Publié le 4 Novembre 2019

Persiste et signe, 

Canaille le Rouge

2 ans jour pour jour,

Pas un mot à changer, pas une ligne à bouger.

 Seule une aggravation de la situation et un cap maintenant clairement affirmé vers l'extrême droite.

Depuis, Touthenmakron est devenu Touthenmakronaparte et la bottée de brun hurle au vol de son programme.

"D'abord contre ce gouvernement de droite certainement le plus réactionnaire de l'histoire de la République depuis la "chambre bleue horizon".

Un empilage de mesures prises volontairement dans l'urgence mais de façon cohérentes, préparées de longue date (contenus et méthode) tant pour asphyxier les victimes afin d'étouffer les ripostes que pour faire avancer à la hussarde les exigences du capital.

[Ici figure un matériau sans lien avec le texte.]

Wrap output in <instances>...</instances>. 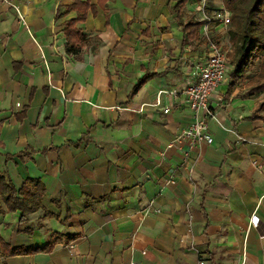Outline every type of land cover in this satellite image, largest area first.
I'll list each match as a JSON object with an SVG mask.
<instances>
[{"label": "crops", "instance_id": "1", "mask_svg": "<svg viewBox=\"0 0 264 264\" xmlns=\"http://www.w3.org/2000/svg\"><path fill=\"white\" fill-rule=\"evenodd\" d=\"M11 1L26 23L0 0V169L16 188L33 176L46 190L25 222L0 211V235L77 236L0 264H264V117H251L263 93L244 95L229 66L211 92L213 140L172 142L196 115L158 90L192 81L206 52L183 43L176 0H89L97 13L78 23L89 38L80 59L64 34L78 11L57 15L73 0ZM197 3L184 5L196 19Z\"/></svg>", "mask_w": 264, "mask_h": 264}, {"label": "trees", "instance_id": "2", "mask_svg": "<svg viewBox=\"0 0 264 264\" xmlns=\"http://www.w3.org/2000/svg\"><path fill=\"white\" fill-rule=\"evenodd\" d=\"M187 0H176L170 7L173 12V18L181 25L183 32V43L204 42L200 32L201 20L196 19L192 14L185 13L184 5ZM106 0H98L101 6H104ZM222 4L230 10V24L226 30L225 36L236 51V60L229 71L233 83L236 84L240 79L250 83V87L243 93H260L264 90V0H222ZM74 9L78 11L76 17L68 18L64 22V34L66 37L65 51L76 59L82 58L85 44L89 38L82 32L78 23L85 20L88 11L97 13L96 5L89 0H73L72 3L65 6L63 11L57 10V15ZM228 63V62H227ZM256 68L254 74H250V69ZM229 69V68H228ZM155 73L147 72L133 86L130 93H133L149 76ZM251 117H264L260 113L264 109V100H261L254 107ZM46 187L38 177L29 176L19 188H16L6 171L0 169V211H19V220L25 222L28 215L43 206L41 199L45 193ZM49 215V212H45ZM23 230L31 232V227H24ZM77 233L53 232L50 240L42 245L37 244H16L12 245L9 241L0 235V256L31 254L39 251H50L56 243H69L74 240Z\"/></svg>", "mask_w": 264, "mask_h": 264}, {"label": "built area", "instance_id": "3", "mask_svg": "<svg viewBox=\"0 0 264 264\" xmlns=\"http://www.w3.org/2000/svg\"><path fill=\"white\" fill-rule=\"evenodd\" d=\"M9 2V0H4ZM10 4L17 12V16L22 24H25L24 12L19 6L10 0ZM196 10L200 14L198 20H201L200 32L203 36L205 45V57L201 63H197L194 71V78L182 87L161 88L158 90L157 96L162 93L173 94L180 93L187 105L196 115V120L183 128L172 139V142L185 139L190 144H195L203 140L211 142L212 135L210 133L207 117L213 116L214 113L210 109L211 92L218 83L222 81L229 65L227 63V50L223 48L221 41L215 36L216 32L225 34L230 24V10L223 4L214 9L208 7L207 0H198ZM216 32L214 33V30ZM20 104V103H17ZM168 107L163 108L167 112ZM241 141L246 142L248 138L240 137ZM252 218L254 215L251 216ZM255 222L257 220H252ZM203 262V260H200ZM132 264H141L134 261Z\"/></svg>", "mask_w": 264, "mask_h": 264}, {"label": "rangeland", "instance_id": "4", "mask_svg": "<svg viewBox=\"0 0 264 264\" xmlns=\"http://www.w3.org/2000/svg\"><path fill=\"white\" fill-rule=\"evenodd\" d=\"M223 42V41H222ZM223 48L225 50H227V62L229 65L233 66L232 64L235 62L236 60V51L234 50L233 46L230 44V42L228 41V38L225 39V41L223 42ZM255 70H257V67L250 69V74H254ZM238 84H240L241 87H244L245 90L248 89L250 87V83L248 82V79L246 80H239L237 82ZM262 94V97H264V90H262L260 92Z\"/></svg>", "mask_w": 264, "mask_h": 264}]
</instances>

Près d'un millier de cadres et élus du PS des fédérations et cantons jusqu'à l'Elysée se sont mobilisés pour cela (et au passage garder leurs bons de soupe), ce parti mérite sans contestation d'être élu comme le glyphosate de la politique, le roundup de la citoyenneté : là où il passe la politique est stérilisée pour des années et ne peuvent pousser que les choix des semenciers du capital.

Macron à Paris fait au plan social et économique comme Rajoy en Espagne ou du Tsipras à Athènes sans même l'excuse de la pression affichée de la BCE et du FMI pour répondre aux exigences des marchés financiers.

Mesurant les risques de colère, affichant son mépris du peuple, il légifère avec son état d'urgence permanent liberticide comme le font tous les gouvernements qui accompagnent les choix de l'UE.

Colère ensuite contre ceux qui ont au nom du rejet de la peste brune ont appelé à voter pour le bleue horizon et se sont en cela volontairement ligotés et s'interdisent ainsi d'être crédible pour dénoncer et riposter alors qu'ils connaissaient parfaitement le programme de Touthenmakron.

Leur "moindre mal " se révèle (pas pour eux qui vous ont appelé à voter pour lui) , équivalent au pire.

On ne peut pas appeler à voter pour le recours le 10 juillet et dénoncer le 14 l'assassinat des droits et libertés qui s'en suit .

En d'autres temps, d'autres ont eu le courage d'autre choix. C'est ainsi que le P"c"F valide aujourd'hui ses guillemets.

Dernier acte connu, sans débat public, en catimini, le gouvernement vient de publier ses ukases fracturant un pilier fondamental du droit au logement : le droit au maintien dans les lieux. 

La dénonciation serait audible si elle n'était parasitée par des propos qui accompagnent les choix du pouvoir."